National Robotics Week is a product of a 2009 effort by leading universities and companies to create a “national roadmap” for robotics technology, which was initially unveiled at a May 2009 briefing by academic and industry leaders to the Congressional Caucus on Robotics. U.S. Representative Mike Doyle (PA-14), co-chair of the caucus, and other members have submitted a formal resolution asking Congress to support the designation of the second full week in April as National Robotics Week.

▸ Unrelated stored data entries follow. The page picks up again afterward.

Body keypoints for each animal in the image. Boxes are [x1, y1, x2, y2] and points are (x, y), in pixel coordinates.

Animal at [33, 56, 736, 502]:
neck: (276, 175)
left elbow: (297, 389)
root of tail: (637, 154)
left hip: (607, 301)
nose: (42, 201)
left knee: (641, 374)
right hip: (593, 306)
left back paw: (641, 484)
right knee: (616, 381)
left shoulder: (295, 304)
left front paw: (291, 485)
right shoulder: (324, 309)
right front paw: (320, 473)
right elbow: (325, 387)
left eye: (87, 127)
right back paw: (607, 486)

“During National Robotics Week, we are asking people to ‘experience the possibilities’ that come from using robotics technology in everyday life,” said Rep. Doyle. “From schools to the workplace to healthcare, robotics will play a huge role in making life easier for everyone and will be a significant area of job growth and development in the decades ahead.”

The current effort is being coordinated by a National Robotics Week Advisory Council, organized by iRobot Corp. (NASDAQ: IRBT) and The Technology Collaborative, a Pittsburgh-based non-profit economic development organization, along with a number of other companies, universities and organizations, including:  Adept Technology (NASDAQ:ADEP); the Association for Unmanned Vehicle Systems International (AUVSI); AUVSI Foundation; Botball® (KISS Institute for Practical Robotics); Carnegie Mellon University; Carnegie Science Center of Pittsburgh; FIRST® (For Inspiration and Recognition of Science and Technology); Georgia Institute of Technology; Infamous Robotics; Innovation First International; Johns Hopkins University; MIT; Massachusetts Technology Leadership Council; Museum of Science, Boston; Robotic Industries Association (RIA); The Tech Museum in Silicon Valley; Stanford University; University of Massachusetts Lowell; University of Pennsylvania; and University of Southern California.

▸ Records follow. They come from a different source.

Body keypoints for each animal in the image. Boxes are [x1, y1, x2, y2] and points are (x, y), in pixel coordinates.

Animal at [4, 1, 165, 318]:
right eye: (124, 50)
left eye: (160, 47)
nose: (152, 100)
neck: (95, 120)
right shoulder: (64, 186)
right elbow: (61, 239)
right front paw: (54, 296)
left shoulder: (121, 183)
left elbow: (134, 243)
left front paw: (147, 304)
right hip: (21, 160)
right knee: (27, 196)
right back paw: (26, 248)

“We see robotics as a transformative technology that has the potential to change our society and become as ubiquitous over the next several decades as computing technology is today,” said Colin Angle, chairman and chief executive officer of iRobot. “We are thrilled as an organization to have a key role in this national effort to demonstrate to the country how robotics has matured into an all-encompassing and enabling technology.”

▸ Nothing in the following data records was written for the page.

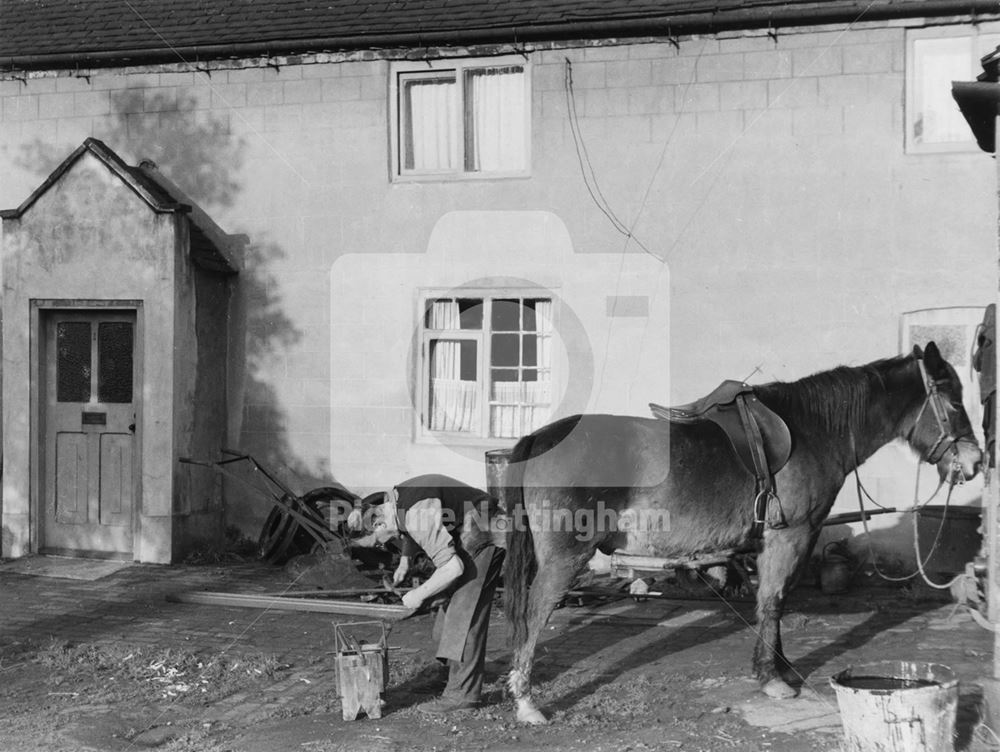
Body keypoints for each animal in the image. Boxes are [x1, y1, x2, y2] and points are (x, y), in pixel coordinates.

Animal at [504, 342, 980, 724]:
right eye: (955, 403)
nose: (975, 462)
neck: (813, 430)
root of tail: (538, 437)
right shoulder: (791, 537)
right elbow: (773, 601)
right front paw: (772, 678)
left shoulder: (780, 542)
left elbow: (776, 601)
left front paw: (779, 666)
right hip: (566, 556)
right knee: (534, 612)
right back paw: (527, 704)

During National Robotics Week, numerous public events and activities will be held in cities across the country, including:

  • Boston, Mass.
    • New England Botball Regional Tournament and New England Botfest, University of Massachusetts Lowell, April 10
    • Robot Block Party, Museum of Science, April 17
  • Pittsburgh, Pa.
    • Carnegie Mellon University Robotics Institute 30th Anniversary Open House
    • Announcement of the Class of 2010 Robotics Hall of Fame Inductees
    • Carnegie Science Center Café Scientifique Event
  • Philadelphia, Pa.
    • University of Pennsylvania GRASP Lab Open House
  • Washington, D.C.
    • AUVSI Sponsored Unmanned Systems Day on Capitol Hill
    • Congressional Caucus on Robotics Briefing
    • CSM VEX Robotics Challenge, College of Southern Maryland, April 10
    • Greater D.C. Botball Regional Tournament, Woodson High School, April 17
  • San Francisco, Calif.
    • Young Innovators Day, The Tech Museum of Innovation, April 11
    • Robot Block Party, Stanford University, April 14
    • Robots in Action, Adept Technology, April 16
  • Los Angeles, Calif.
    • USC Center for Robotics and Embedded Systems Open House
  • El Cajon, Calif.
    • Southern California Botball Regional Tournament, Cuyamaca College, April 10
  • Atlanta, Ga.
    • FIRST Championship, The Georgia Dome, April 15-17
    • Georgia Tech Center for Robotics and Intelligent Machines Open House
  • Baltimore, Md.
    • Johns Hopkins University Open House
  • Marion, Ohio
    • National Robotics Challenge, April 15-17

“Nineteen years ago, in an effort to ‘hook’ students on the fun and excitement of science and technology, FIRST created a national robotics competition that now draws more than 250,000 participants a year. The thinking was that the younger and more diverse the participants, the better chance we will have of producing a generation of innovative problem solvers,” said Dean Kamen, noted inventor, president of DEKA Research and Development, and FIRST Founder.